Auch Georg erhob sich, folgte ihr und schlüpfte in seine Schuhe. Obwohl Marie immer wieder beteuerte, sie könne alleine gehen, wollte er sie begleiten.
Als sie nach draußen kamen, wehte ihnen ein kühler Luftstoß entgegen. Es war frisch, noch hatte der Frühling nicht richtig Fahrt aufgenommen. Marie hakte sich bei Georg unter. Wortlos stiegen sie den Berg hinab. Der Mond war fast voll und erhellte die Umgebung. Aber auch ohne das Licht hätten sie gewusst, wohin sie ihre Schritte lenken mussten.
Nachdem sie die Kehre im Wald genommen hatten, ging es wieder bergauf. Sie verließen den Weg und marschierten das letzte Stück zum Haus über die feuchte Wiese. Georg schlang seinen Arm um Maries Schulter und drückte sie fest an sich. Dann hielt er sie zurück und umarmte sie innig. Als er sie küsste, fuhr ein Prickeln durch Maries Körper. Nur mit Mühe konnte sie sich von Georg lösen.
Mit belegter Stimme sagte sie: „Willst du doch mit reinkommen?“
Sie sah Georg an, dass er mit sich kämpfte. „Besser nicht. Ich muss morgen wirklich sehr früh raus.“
Auch wenn Marie ihn gerne überredet hätte, war ein kleiner Teil von ihr erleichtert. So konnte sie das dringende Gespräch mit ihm verschieben. Morgen war Samstag, das war bestimmt ein guter Tag dafür, versuchte sie sich selber einzureden.

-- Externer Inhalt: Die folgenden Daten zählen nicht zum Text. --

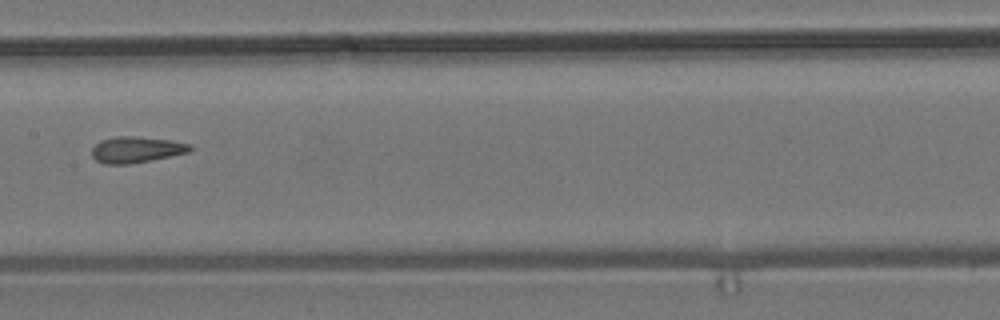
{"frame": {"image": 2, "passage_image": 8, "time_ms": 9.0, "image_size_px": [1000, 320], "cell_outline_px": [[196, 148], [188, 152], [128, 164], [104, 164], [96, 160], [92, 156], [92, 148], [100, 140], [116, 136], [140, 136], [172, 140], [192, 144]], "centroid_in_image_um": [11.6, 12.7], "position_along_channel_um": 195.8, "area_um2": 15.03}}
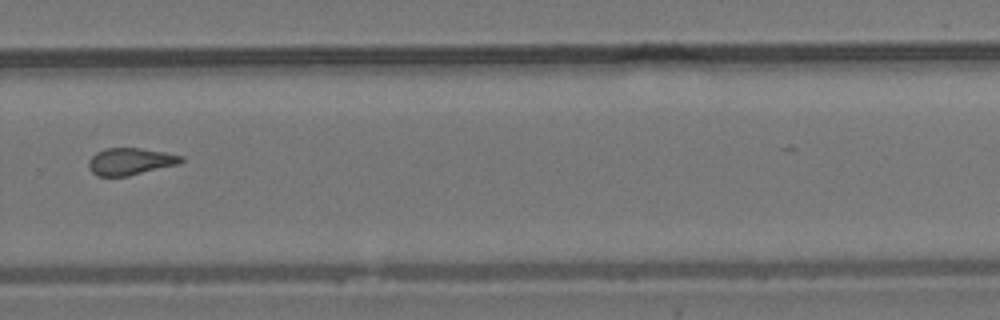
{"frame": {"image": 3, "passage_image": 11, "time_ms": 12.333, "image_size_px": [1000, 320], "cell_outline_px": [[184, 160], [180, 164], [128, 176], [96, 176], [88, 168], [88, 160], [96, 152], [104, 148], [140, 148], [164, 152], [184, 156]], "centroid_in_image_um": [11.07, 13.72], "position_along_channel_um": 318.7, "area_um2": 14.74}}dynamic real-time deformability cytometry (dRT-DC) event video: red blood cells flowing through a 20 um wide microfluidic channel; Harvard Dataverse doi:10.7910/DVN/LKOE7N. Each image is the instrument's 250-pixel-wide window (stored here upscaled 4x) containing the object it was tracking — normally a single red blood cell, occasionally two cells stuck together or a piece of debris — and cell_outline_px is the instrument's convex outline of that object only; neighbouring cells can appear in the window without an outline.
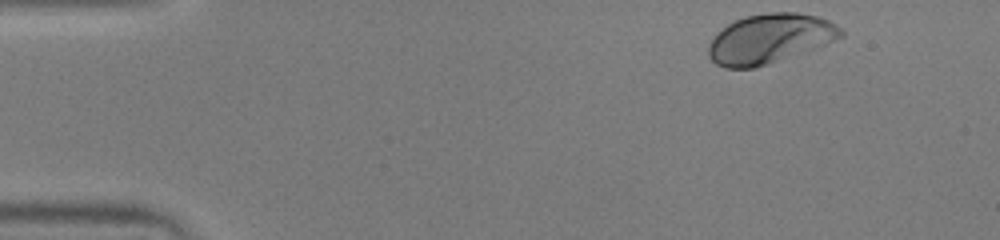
{"species": "human", "species_latin": "Homo sapiens", "temperature_condition": "warm", "stored_images_in_passage": 40, "camera_frame_rate_fps": 3000, "um_per_image_px": 0.085, "donor": {"sex": "male"}, "frame": {"image": 1, "passage_image": 1, "time_ms": 0.0, "image_size_px": [1000, 240], "cell_outline_px": [[844, 36], [824, 44], [768, 64], [752, 68], [724, 68], [716, 64], [708, 56], [708, 48], [716, 32], [728, 24], [736, 20], [748, 16], [768, 12], [796, 12], [816, 16], [828, 20], [844, 28]], "centroid_in_image_um": [65.43, 3.28], "position_along_channel_um": 19.6, "area_um2": 37.92}}
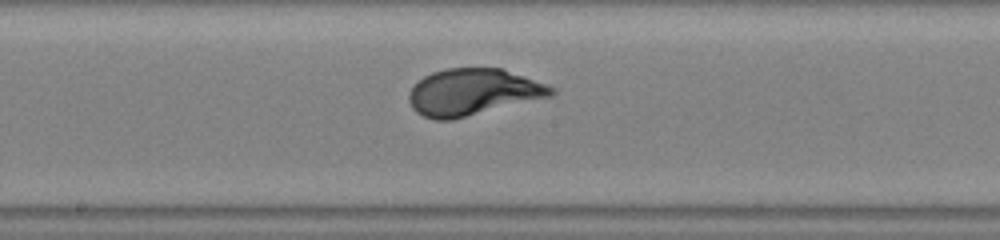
{"frame": {"image": 2, "passage_image": 23, "time_ms": 7.333, "image_size_px": [1000, 240], "cell_outline_px": [[556, 92], [552, 96], [452, 120], [436, 120], [424, 116], [416, 112], [412, 108], [408, 100], [408, 92], [424, 76], [432, 72], [444, 68], [504, 68], [548, 84], [556, 88]], "centroid_in_image_um": [40.23, 7.82], "position_along_channel_um": 208.0, "area_um2": 38.96}}
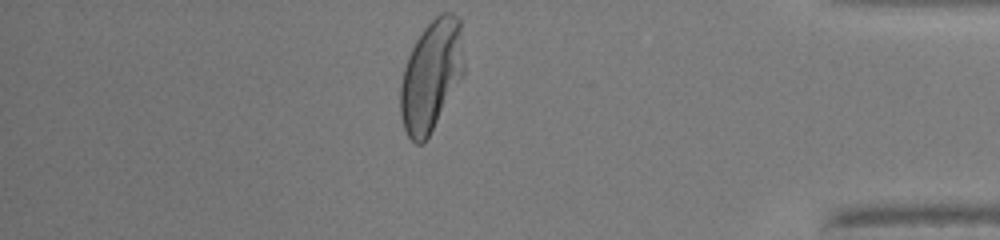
{"frame": {"image": 3, "passage_image": 40, "time_ms": 13.0, "image_size_px": [1000, 240], "cell_outline_px": [[464, 76], [424, 144], [416, 144], [408, 136], [404, 128], [400, 116], [400, 84], [404, 68], [408, 56], [416, 40], [424, 28], [440, 12], [452, 12], [460, 16], [464, 64]], "centroid_in_image_um": [36.67, 6.42], "position_along_channel_um": 398.5, "area_um2": 41.5}, "authors_computed_cell_mechanics": {"area_um2": 38.0324, "velocity_mm_per_s": 3.9679, "shape_relaxation_time_tau1_ms": 2.6128, "shape_relaxation_time_tau2_ms": null, "deformation_change_tau1": 0.1799, "deformation_change_tau2": null}}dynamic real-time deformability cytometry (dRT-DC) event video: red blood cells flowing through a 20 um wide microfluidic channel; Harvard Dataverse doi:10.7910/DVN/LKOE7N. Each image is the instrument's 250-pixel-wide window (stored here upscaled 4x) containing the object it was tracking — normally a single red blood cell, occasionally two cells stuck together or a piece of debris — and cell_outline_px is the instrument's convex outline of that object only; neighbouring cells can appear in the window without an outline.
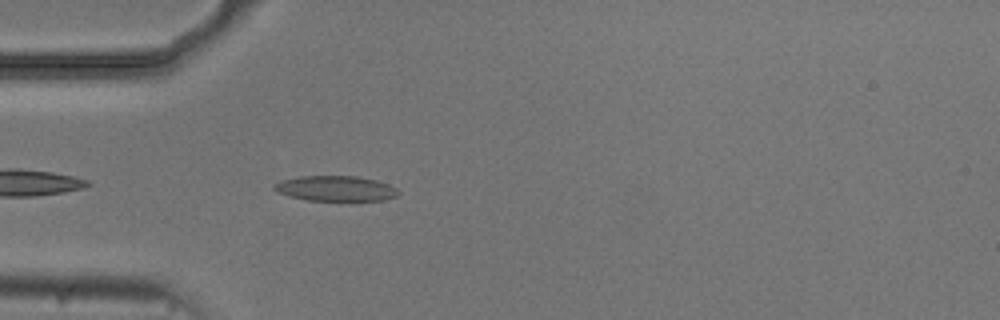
{"species": "common noctule bat (a hibernating species)", "species_latin": "Nyctalus noctula", "temperature_condition": "cold", "stored_images_in_passage": 8, "camera_frame_rate_fps": 3000, "um_per_image_px": 0.085, "animal": {"sex": "male", "body_mass_g": 20.5, "forearm_length_mm": 52.5}, "frame": {"image": 1, "passage_image": 3, "time_ms": 0.667, "image_size_px": [1000, 320], "cell_outline_px": [[400, 192], [396, 196], [384, 200], [308, 200], [288, 196], [272, 188], [272, 184], [284, 180], [300, 176], [356, 176], [376, 180], [388, 184], [396, 188]], "centroid_in_image_um": [28.53, 16.01], "position_along_channel_um": 56.5, "area_um2": 18.09}}
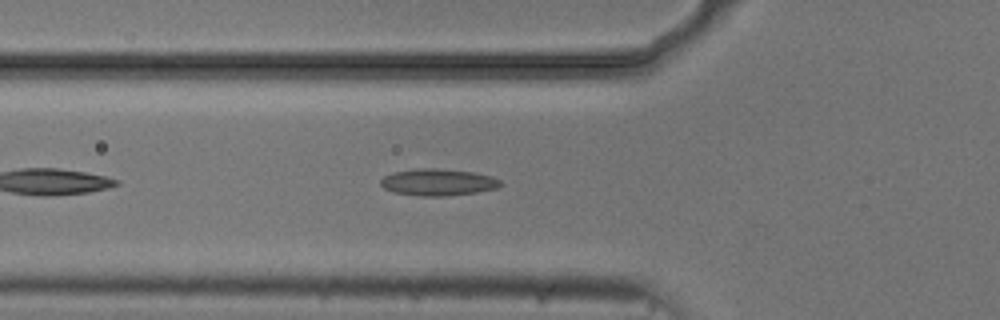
{"frame": {"image": 2, "passage_image": 6, "time_ms": 1.667, "image_size_px": [1000, 320], "cell_outline_px": [[504, 184], [496, 188], [476, 192], [444, 196], [420, 196], [396, 192], [384, 188], [380, 184], [380, 180], [384, 176], [392, 172], [412, 168], [436, 168], [472, 172], [492, 176], [500, 180]], "centroid_in_image_um": [37.22, 15.47], "position_along_channel_um": 88.6, "area_um2": 18.73}}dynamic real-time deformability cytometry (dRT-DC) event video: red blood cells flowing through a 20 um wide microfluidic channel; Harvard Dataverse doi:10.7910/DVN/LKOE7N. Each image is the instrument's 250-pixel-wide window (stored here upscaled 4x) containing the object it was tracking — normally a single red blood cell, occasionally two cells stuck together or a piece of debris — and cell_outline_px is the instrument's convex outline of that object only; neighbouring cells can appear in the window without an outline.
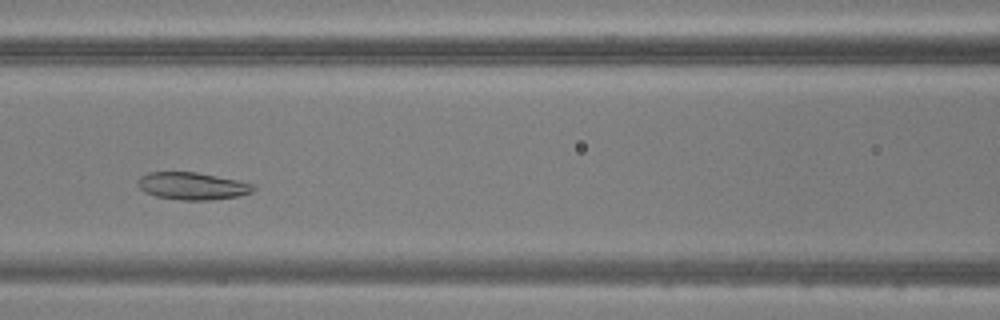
{"species": "common noctule bat (a hibernating species)", "species_latin": "Nyctalus noctula", "temperature_condition": "warm", "stored_images_in_passage": 44, "camera_frame_rate_fps": 3000, "um_per_image_px": 0.085, "animal": {"sex": "male", "body_mass_g": 20.5, "forearm_length_mm": 52.5}, "frame": {"image": 1, "passage_image": 16, "time_ms": 5.0, "image_size_px": [1000, 320], "cell_outline_px": [[256, 188], [252, 192], [236, 196], [208, 200], [180, 200], [156, 196], [144, 192], [136, 184], [140, 176], [148, 172], [196, 172], [256, 184]], "centroid_in_image_um": [16.32, 15.81], "position_along_channel_um": 150.3, "area_um2": 18.38}}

Mit einem letzten Kuss verabschiedeten sie sich. Dann kehrte Georg um, und Marie betrat ihr Haus.
Drinnen empfing sie der vertraute Geruch nach altem Holz, in den sich der Duft der frischen Blumen mischte, die sie am Morgen gepflückt und in die Vase gestellt hatte.
Sie zog sich aus, ließ die Kleidung auf den Boden fallen und sank in ihr Bett. Zum Glück war sie so müde, dass sie einschlief, ohne weiter nachdenken zu müssen.